My whole heart should belong to God alone, not to money or the things of this world. "Coveting" means desiring something wrongfully. I should not resent the good fortune or success of my neighbor or allow envy to corrupt my heart. We slip into coveting without shame, but it is a poisonous attitude.
Heb. 13:5 says "Keep your lives free from the love of money, and be content with what you have; for he has said, 'I will never leave you or forsake you.'"
Gal. 5:26 "Let us not become conceited, competing against one another, envying one another."

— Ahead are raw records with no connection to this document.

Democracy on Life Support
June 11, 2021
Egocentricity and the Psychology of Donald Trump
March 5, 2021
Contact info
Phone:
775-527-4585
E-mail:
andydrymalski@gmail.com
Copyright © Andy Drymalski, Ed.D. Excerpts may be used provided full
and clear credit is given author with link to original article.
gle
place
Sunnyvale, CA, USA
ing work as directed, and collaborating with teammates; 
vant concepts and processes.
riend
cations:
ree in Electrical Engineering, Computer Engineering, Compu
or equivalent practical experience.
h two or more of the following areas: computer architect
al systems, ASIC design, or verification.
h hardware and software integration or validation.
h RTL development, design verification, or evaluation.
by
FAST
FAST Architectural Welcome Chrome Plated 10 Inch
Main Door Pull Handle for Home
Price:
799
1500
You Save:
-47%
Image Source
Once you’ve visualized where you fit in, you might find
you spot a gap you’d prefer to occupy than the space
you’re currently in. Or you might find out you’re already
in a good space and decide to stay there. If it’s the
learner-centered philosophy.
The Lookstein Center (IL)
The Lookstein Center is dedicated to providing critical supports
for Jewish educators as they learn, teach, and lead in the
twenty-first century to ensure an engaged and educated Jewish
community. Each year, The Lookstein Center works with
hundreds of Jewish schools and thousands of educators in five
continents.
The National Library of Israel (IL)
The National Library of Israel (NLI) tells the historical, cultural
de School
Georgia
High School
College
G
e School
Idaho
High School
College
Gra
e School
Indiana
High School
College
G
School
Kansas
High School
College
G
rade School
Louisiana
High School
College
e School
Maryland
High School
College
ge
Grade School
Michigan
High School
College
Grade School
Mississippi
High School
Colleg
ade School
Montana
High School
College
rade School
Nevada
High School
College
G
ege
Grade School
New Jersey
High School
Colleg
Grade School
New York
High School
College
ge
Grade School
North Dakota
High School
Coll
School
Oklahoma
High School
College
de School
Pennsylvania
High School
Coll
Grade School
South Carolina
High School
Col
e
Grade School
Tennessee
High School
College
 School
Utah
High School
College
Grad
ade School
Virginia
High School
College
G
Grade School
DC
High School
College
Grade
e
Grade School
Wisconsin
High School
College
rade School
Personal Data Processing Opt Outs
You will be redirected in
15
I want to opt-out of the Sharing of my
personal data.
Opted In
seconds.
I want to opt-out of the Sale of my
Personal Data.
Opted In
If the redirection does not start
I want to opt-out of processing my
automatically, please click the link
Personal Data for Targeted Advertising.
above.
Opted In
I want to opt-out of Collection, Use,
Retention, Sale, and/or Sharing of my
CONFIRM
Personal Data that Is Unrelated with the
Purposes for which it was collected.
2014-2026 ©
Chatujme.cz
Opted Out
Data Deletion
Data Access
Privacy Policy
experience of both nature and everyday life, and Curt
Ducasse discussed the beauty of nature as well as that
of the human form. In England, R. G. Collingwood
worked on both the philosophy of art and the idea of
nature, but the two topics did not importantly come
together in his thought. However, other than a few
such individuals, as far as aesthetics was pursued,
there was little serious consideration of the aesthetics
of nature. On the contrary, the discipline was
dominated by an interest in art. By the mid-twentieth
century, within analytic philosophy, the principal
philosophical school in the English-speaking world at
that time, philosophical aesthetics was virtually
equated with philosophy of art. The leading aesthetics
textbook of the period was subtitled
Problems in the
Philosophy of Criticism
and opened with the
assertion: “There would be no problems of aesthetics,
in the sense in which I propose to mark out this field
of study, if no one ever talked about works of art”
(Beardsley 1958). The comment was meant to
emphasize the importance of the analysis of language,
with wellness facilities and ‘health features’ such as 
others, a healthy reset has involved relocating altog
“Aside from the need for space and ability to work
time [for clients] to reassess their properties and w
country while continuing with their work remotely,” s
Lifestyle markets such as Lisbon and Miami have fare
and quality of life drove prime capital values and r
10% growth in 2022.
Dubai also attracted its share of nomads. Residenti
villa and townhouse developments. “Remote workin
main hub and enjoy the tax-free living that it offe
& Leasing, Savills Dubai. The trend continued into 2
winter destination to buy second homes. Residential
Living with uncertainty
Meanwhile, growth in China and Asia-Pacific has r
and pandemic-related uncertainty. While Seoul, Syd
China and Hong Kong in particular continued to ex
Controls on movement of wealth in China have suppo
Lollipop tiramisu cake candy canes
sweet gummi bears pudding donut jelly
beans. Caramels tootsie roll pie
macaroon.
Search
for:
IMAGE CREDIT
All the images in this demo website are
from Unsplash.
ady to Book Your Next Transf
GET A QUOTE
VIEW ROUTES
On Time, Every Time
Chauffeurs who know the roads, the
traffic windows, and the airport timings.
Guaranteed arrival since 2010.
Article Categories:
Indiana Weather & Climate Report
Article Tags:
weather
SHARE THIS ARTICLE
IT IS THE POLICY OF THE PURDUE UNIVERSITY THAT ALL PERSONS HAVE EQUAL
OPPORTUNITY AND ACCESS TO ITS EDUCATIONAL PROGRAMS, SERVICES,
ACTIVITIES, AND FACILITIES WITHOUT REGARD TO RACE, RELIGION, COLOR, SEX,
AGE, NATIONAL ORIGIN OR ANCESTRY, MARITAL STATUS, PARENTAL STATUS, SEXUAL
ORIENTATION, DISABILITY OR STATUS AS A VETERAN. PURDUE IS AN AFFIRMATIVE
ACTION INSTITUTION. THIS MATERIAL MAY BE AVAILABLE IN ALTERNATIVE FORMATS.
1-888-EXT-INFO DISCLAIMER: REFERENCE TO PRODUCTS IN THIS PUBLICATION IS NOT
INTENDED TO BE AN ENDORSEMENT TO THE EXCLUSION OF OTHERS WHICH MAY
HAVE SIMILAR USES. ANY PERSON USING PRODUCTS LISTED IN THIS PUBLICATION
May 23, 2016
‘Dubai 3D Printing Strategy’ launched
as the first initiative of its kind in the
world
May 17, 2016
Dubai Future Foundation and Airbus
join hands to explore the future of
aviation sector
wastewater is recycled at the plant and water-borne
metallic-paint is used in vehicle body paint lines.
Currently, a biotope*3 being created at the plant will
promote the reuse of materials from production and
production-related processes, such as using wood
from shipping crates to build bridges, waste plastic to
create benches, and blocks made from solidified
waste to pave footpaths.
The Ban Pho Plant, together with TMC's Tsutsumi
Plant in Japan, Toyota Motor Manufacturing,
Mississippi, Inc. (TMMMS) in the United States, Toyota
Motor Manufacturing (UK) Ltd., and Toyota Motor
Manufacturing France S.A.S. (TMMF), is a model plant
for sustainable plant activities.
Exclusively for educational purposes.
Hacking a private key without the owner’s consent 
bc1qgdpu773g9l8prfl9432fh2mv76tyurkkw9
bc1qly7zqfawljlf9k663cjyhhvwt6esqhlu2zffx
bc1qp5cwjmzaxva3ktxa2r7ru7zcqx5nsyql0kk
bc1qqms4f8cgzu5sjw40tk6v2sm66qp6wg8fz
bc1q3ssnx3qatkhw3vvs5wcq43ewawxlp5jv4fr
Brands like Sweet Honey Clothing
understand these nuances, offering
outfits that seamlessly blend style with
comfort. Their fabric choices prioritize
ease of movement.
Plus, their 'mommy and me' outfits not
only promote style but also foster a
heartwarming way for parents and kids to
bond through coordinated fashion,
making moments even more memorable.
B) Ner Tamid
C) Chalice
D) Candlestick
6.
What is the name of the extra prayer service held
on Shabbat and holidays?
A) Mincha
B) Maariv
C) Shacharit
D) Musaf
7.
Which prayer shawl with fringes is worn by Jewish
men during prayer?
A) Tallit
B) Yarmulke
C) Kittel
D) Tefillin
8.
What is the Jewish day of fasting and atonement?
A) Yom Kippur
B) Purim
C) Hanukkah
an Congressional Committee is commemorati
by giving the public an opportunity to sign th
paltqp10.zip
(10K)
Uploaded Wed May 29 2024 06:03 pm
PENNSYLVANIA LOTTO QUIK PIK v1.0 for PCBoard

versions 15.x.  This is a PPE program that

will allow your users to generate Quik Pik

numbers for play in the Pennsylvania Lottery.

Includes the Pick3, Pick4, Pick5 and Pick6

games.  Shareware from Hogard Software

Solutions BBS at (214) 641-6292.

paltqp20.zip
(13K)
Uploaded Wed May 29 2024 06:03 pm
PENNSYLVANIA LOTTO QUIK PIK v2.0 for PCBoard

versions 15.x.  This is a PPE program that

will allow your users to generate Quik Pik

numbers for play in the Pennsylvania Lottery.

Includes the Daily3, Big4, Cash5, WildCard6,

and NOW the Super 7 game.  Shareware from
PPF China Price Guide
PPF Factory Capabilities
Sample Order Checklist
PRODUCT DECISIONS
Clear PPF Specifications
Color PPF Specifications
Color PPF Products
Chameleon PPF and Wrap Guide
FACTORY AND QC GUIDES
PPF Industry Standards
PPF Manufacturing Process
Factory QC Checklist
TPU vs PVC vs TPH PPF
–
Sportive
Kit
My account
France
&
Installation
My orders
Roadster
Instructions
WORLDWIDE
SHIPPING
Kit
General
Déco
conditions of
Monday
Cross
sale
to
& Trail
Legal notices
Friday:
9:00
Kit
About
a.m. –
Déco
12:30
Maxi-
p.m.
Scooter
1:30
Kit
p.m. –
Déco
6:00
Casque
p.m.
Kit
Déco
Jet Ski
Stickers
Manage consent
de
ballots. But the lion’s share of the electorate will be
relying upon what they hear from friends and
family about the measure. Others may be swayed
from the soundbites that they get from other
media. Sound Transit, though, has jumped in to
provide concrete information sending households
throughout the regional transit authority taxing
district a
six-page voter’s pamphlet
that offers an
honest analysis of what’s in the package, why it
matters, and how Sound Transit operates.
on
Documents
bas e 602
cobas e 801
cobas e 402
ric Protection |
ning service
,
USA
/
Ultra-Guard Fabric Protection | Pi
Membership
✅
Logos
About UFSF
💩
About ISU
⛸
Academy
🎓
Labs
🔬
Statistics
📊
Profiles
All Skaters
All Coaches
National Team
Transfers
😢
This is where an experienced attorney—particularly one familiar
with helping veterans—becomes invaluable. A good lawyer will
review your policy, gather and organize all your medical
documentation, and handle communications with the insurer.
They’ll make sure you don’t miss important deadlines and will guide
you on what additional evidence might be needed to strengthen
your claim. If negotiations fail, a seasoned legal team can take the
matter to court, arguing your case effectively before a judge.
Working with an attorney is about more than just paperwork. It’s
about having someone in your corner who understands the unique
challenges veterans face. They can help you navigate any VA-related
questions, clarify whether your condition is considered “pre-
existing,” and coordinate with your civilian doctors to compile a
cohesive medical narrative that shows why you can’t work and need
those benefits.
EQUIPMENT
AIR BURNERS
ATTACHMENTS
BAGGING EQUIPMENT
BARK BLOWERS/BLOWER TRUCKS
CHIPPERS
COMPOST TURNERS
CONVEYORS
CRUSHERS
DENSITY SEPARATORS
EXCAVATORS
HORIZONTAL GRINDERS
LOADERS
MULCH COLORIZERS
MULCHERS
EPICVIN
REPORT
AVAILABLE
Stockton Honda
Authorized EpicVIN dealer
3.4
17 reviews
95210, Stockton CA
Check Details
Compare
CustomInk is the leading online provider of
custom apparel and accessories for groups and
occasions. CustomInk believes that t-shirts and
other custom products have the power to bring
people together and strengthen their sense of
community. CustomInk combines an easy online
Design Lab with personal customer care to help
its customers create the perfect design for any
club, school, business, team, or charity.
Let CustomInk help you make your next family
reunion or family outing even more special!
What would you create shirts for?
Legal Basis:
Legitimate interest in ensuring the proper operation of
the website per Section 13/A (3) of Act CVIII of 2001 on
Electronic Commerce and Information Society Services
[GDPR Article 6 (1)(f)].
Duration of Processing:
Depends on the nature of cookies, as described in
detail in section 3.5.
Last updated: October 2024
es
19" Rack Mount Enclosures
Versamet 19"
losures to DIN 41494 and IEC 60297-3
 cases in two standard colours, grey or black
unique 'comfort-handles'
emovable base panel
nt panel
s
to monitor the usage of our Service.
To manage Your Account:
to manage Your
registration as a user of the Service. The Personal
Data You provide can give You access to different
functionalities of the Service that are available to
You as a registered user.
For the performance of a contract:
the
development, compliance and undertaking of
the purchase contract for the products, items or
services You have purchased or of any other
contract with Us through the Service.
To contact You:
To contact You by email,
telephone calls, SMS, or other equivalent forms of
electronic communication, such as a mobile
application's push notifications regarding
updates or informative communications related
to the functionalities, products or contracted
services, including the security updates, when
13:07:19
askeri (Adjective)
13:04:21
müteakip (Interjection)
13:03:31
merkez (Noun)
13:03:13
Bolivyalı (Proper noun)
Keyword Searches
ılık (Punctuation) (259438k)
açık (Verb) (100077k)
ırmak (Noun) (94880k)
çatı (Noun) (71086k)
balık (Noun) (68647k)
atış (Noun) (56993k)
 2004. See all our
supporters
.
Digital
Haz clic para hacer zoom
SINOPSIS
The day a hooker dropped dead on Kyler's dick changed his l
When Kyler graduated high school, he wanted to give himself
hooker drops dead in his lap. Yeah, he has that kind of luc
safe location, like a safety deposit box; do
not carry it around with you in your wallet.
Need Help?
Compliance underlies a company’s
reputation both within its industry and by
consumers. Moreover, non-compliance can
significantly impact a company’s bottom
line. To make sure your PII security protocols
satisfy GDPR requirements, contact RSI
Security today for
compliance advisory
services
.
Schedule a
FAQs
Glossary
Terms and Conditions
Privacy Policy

The first four teach me how to relate rightly to God and the last six commandments teach me how to live rightly with my neighbor.
Can we obey these commandments perfectly?
No. We are forgiven sinners. We should not adjust the law to our failures, nor reduce our failures before God. Yet there is more grace in God than sin in us. While we should not cease to pray to God for mercy, we can be confident that God is forgiving and that we will be set free from all my sins. By grace we can confess sins, repent of them, and grow in love and knowledge day by day.
There’s a reason the commandments begin with our relationship with God -- our relationship with God affects our relationships with others. If we do not wholeheartedly trust God, it is difficult to endure personal relationship problems because we see no way through. We do not have the spiritual strength to endure it. If we begin to idolize other people or are guided by our own personal passions more than our love for God, we will have trouble keeping commandments 5-10. If we are not in close relationship with God, praying and taking Sabbath time to build our spiritual muscles, then we will have trouble truly loving our neighbor, whether that’s spouse, child, parent, colleague, friend, or stranger.
But if we can delight in God’s great love and in the gifts God has given us, particularly the people God places in our paths, if we can continually build a spirit of trust in God that allows space for shalom (peace, well-being), then we will be the peacemakers that the world so desperately needs.
Note: Much of the language and many of the scripture references in this sermon are borrowed from The Study Catechism, PCUSA 1998.